Bête de somme

Le magazine New Yorker garde son pouce sur le pouls de la maternité des classes moyennes et supérieures de New York. Une couverture récente (13 septembre 2010) représente un enfant d'âge scolaire qui se promène dans une rue de la ville. Elle porte un grand sac à dos et mène un burro chargé de livres, de matériel de sport, de ballerines et d'un violoncelle. Le titre de cette couverture est «Beast of Burden». Cela m'a rappelé une autre couverture new-yorkaise publiée le 15 mai 2006 – «Happy Mother's Day». Sur cette couverture, une jeune mère, qui porte aussi un grand sac à dos, pousse une poussette massive, empilée avec des sacs à couches, des bouteilles, des collations et des jouets. Un minuscule petit visage perplexe sort de la voiture. Je pense que ce n'est qu'une question de temps avant que le bébé de 2006 ne devienne l'écolier de 2010.

Ces couvertures m'intriguent, des mères contemporaines essayant d'accomplir leurs devoirs maternels sans faille et finissant par accabler leurs enfants. Oui, les New-Yorkais veulent être à la mode, mais ce genre de comportement se poursuit à Palo Alto, en Californie, où je vis aussi, et tout aussi compulsivement. La mode semble être si importante dans l'éducation des enfants. Nous disons que la grossesse, l'accouchement et l'éducation des enfants sont des processus «naturels», mais ils ne se produisent pas aussi facilement que nous l'espérons. Nous cherchons donc des règles, des lignes directrices, des données «à la minute». Et cela a longtemps été vrai de la parentalité humaine Je conteste les normes épuisantes actuelles de ce que devraient être de bons parents, à la fois des parents et des enfants.

La pression pour «faire les choses correctement» augmente l'ambivalence maternelle et conduit à beaucoup d'anxiété et de culpabilité. Comme je l'ai souligné précédemment, l'ambivalence est un mélange de sentiments d'amour et de haine qui se manifestent dans toutes les relations humaines importantes, y compris la maternité. C'est très difficile pour les femmes d'en parler. Ces sentiments sont difficiles à admettre, pour les amis, la famille et les autres mères, même ces gentilles et amicales femmes de votre groupe de mères. Tous se battent avec les mêmes sentiments mitigés. Un patient m'a avoué qu'une seule fois au cours des nombreuses années de réunions de son groupe de mères, le groupe a même abordé la question de l'ambivalence. "Nous étions tous tellement contrariés", a-t-elle dit, "que nous n'y sommes jamais retournés".

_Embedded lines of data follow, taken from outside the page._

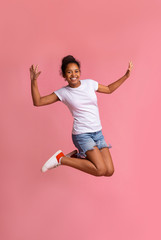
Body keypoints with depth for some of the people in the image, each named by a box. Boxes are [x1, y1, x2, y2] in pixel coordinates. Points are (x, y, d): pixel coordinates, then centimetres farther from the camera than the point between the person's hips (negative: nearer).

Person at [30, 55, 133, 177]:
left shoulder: (89, 83, 6)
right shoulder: (63, 93, -4)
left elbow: (109, 89, 23)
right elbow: (38, 102, -6)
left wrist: (126, 76, 19)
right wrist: (34, 81, -18)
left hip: (98, 133, 6)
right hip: (82, 134, -5)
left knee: (109, 171, 0)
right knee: (100, 170, -19)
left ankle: (77, 156, 17)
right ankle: (61, 159, -4)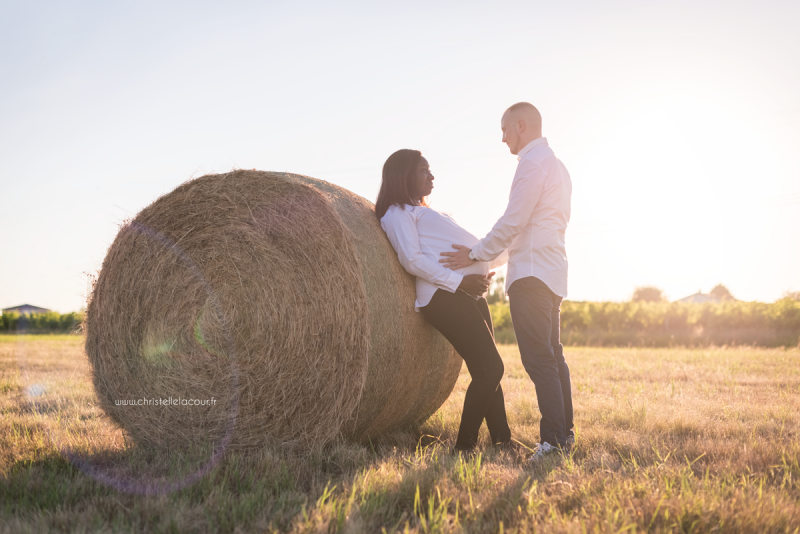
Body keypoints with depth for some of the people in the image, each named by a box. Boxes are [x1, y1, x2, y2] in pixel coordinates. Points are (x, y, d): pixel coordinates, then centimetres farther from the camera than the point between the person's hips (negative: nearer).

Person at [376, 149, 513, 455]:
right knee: (490, 367, -13)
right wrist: (459, 280, -18)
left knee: (487, 368, 7)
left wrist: (485, 271, 12)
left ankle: (502, 440, 13)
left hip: (468, 294, 10)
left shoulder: (420, 211, 29)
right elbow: (412, 260, -13)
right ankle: (465, 446, -6)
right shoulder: (398, 212, -1)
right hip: (444, 296, -10)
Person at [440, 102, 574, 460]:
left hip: (531, 274, -11)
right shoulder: (557, 165, 21)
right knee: (553, 354, 14)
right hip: (552, 273, 11)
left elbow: (513, 221, -17)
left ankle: (553, 440, -13)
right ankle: (566, 432, 20)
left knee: (539, 358, -12)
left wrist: (476, 255, -8)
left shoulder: (533, 162, -10)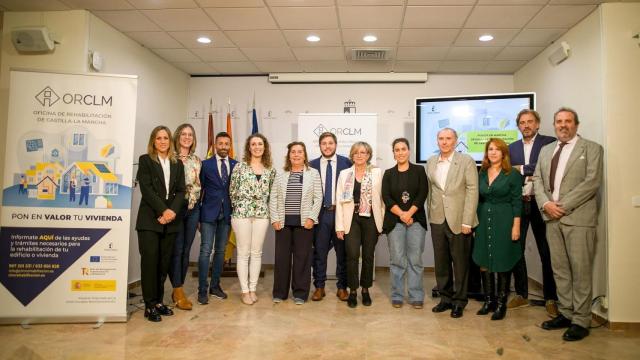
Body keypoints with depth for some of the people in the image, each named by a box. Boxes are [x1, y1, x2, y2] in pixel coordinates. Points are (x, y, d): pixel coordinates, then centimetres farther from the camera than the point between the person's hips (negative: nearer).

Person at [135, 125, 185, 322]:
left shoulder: (177, 164, 15)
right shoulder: (145, 160, 4)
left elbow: (180, 191, 7)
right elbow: (146, 189, -7)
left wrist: (172, 211, -9)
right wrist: (163, 210, -15)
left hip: (170, 220, 4)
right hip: (150, 219, -4)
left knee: (164, 262, 5)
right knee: (150, 260, -5)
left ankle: (159, 301, 14)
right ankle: (150, 305, 1)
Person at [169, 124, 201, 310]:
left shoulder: (197, 160, 13)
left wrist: (198, 209, 12)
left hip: (193, 208, 5)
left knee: (186, 250, 9)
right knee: (177, 250, -3)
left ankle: (178, 289, 20)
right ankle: (178, 292, 8)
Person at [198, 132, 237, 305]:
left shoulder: (236, 165, 6)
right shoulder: (206, 164, 1)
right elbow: (199, 189, 2)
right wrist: (196, 214, -1)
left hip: (227, 213, 3)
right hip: (209, 212, -2)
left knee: (220, 250, 10)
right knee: (205, 251, -5)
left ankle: (215, 286, 20)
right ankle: (202, 289, 2)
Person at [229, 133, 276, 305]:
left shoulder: (270, 169, 7)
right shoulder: (240, 166, -2)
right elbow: (232, 190, 2)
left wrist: (262, 205, 8)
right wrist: (238, 207, 5)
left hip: (261, 214, 3)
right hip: (242, 213, -3)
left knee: (257, 253, 7)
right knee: (243, 253, 2)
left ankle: (253, 289, 18)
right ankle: (245, 291, 11)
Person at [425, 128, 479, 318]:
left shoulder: (466, 161, -4)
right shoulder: (431, 162, 9)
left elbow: (472, 191, -8)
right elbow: (429, 190, 11)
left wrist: (467, 222, -12)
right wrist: (430, 213, 6)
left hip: (458, 220, -4)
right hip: (437, 220, 4)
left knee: (460, 263, 5)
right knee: (441, 262, 11)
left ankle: (459, 301, 20)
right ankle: (445, 298, 25)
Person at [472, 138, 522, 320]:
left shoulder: (513, 175, -4)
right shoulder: (481, 174, 8)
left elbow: (517, 202, -6)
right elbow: (478, 200, 11)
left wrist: (516, 226, -11)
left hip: (504, 222, -4)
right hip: (483, 221, 4)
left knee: (503, 263, 3)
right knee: (484, 262, 6)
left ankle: (501, 303, 14)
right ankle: (488, 300, 19)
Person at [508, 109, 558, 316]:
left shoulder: (549, 143, 1)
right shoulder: (512, 147, 13)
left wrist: (523, 169, -10)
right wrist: (528, 175, -10)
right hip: (517, 204, 4)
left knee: (546, 252, 3)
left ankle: (550, 299, 13)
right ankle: (521, 295, 21)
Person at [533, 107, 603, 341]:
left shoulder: (591, 148, 1)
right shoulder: (546, 150, 17)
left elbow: (593, 181, -10)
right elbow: (538, 179, 12)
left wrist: (563, 205, -15)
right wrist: (546, 203, -6)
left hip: (578, 217, -5)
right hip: (552, 217, 5)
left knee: (580, 270, -1)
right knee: (559, 269, 10)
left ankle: (581, 321, 8)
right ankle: (565, 313, 21)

J'ai vu tant de femmes souffrir du problème de «faire assez». Je pense à une ancienne patiente, Eleanor, qui est devenue anxieuse et bouleversée quand elle sentait que les autres enfants avaient quelque chose que sa fille n'avait pas – des notes parfaites, récompenses, adhésions à des clubs, sports, vêtements, jouets. Cet enfant est allé à l'école avec un très gros sac à dos! Qui avait besoin de toutes ces activités, de tous ces prix, de tout cet équipement? Pas l'enfant, même si elle souhaitait plaire à sa mère et ne pouvait pas toujours résister à la pression de prendre une autre activité. Mais, où dans la vie de cet enfant était la pièce pour le jeu libre, l'aventure, la collecte de laine? Où était l'opportunité d'apprendre à vivre avec un échec, de ne pas tout avoir, d'improviser et d'imaginer. Certes, je décris un cas extrême, mais cela ne rappelle-t-il pas ces couvertures new-yorkaises?

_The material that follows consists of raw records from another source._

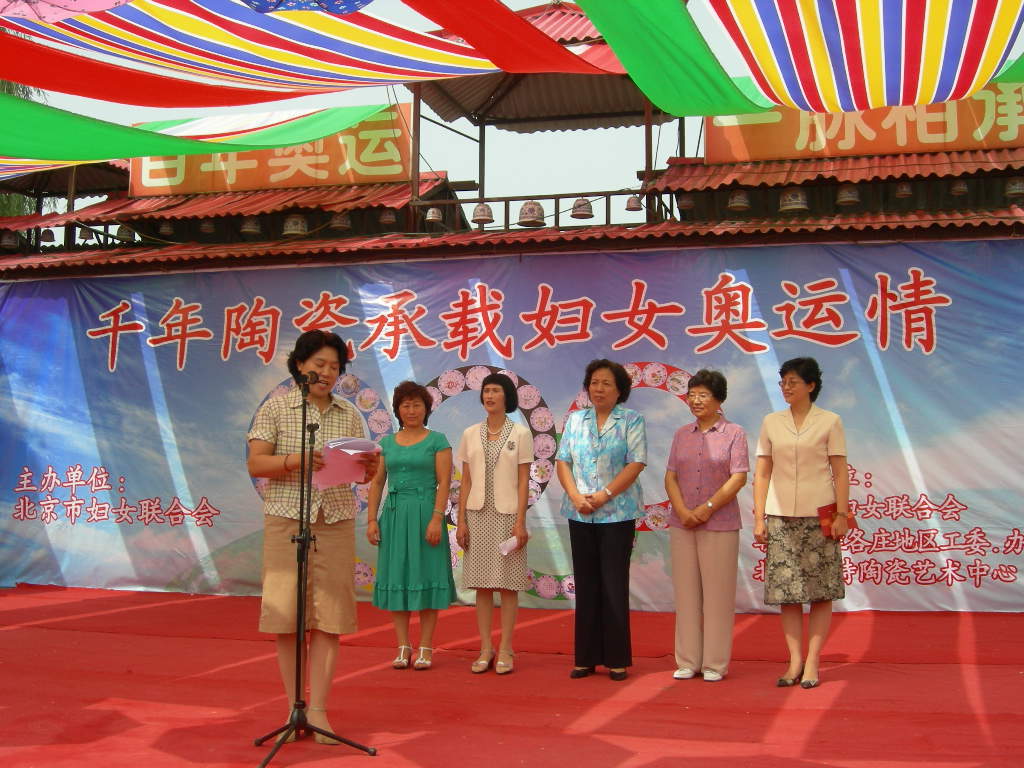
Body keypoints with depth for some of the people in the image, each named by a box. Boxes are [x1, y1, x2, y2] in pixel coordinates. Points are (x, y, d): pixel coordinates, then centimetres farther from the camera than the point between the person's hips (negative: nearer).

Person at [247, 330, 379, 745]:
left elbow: (361, 472, 13)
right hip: (286, 520, -2)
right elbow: (255, 465, -3)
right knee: (286, 617, -1)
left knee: (329, 618, -2)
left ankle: (318, 710, 4)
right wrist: (295, 461, -20)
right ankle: (295, 707, 10)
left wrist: (369, 467, -10)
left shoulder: (348, 415, 11)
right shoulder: (276, 408, 3)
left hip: (336, 523, 2)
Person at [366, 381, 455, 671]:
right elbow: (377, 483, 12)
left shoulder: (437, 441, 2)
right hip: (394, 515, 4)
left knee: (425, 577, -1)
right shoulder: (387, 443, 13)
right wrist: (371, 519, 2)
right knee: (396, 579, 4)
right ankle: (403, 647, 10)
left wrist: (437, 519, -16)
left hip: (424, 513, -4)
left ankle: (425, 648, 4)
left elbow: (444, 483, -5)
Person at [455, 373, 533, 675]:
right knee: (482, 584, 3)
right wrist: (461, 521, 3)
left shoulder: (520, 434, 2)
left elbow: (523, 481, -1)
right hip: (478, 514, 3)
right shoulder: (470, 434, 9)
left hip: (507, 514, -3)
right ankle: (485, 648, 10)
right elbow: (465, 481, 9)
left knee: (507, 583, -1)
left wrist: (520, 522, -8)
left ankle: (505, 650, 5)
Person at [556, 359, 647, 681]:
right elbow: (562, 461, 8)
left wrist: (604, 495, -15)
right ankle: (586, 658, 13)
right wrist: (575, 496, -8)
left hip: (617, 514, -3)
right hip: (580, 515, 4)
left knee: (614, 586, -1)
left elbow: (636, 463, -9)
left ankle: (617, 660, 6)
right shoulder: (575, 420, 12)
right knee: (586, 585, 7)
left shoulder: (632, 421, 0)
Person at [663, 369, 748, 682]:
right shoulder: (682, 434, 12)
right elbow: (670, 477, 7)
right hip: (682, 525, 4)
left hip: (720, 525, -4)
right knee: (686, 592, 6)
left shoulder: (734, 433, 0)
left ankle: (715, 663, 8)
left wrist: (707, 508, -14)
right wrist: (682, 510, -9)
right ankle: (687, 661, 14)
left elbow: (738, 478, -7)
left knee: (717, 593, 0)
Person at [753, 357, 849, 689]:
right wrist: (759, 518, 3)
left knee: (820, 590, -2)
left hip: (818, 515, -2)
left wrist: (841, 515, -7)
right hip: (780, 515, 2)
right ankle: (795, 661, 6)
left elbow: (840, 472, 1)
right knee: (786, 590, 1)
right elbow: (762, 473, 9)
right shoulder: (771, 422, 10)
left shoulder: (830, 421, 3)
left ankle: (812, 662, 4)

Ce patient particulier avait de nombreuses raisons, au-delà du besoin d'être à la mode parentale, pour charger le sac à dos de sa fille. Elle venait d'une famille à la rétention émotionnelle où il y avait peu de compréhension de son besoin de s'intégrer. Sa fille, un enfant unique, n'allait pas répéter la privation d'enfance de sa mère. Il était impossible pour Eleanor de voir que parfois moins, c'est que l'opportunité pour sa fille de sortir avec d'autres enfants, d'inventer ses propres jeux, d'utiliser son imagination, était aussi importante que des leçons de ballet. De plus, le besoin de ma patiente d'avoir une fille qui en avait tout ne compensait pas vraiment ses propres privations. Nous ne pouvons pas rendre la vie parfaite pour nos enfants. Si nous le faisions, comment apprendraient-ils à s'adapter, à résoudre les problèmes, à faire face aux difficultés? Ils ne devraient pas être accablés par notre besoin de les faire compenser pour nos déceptions.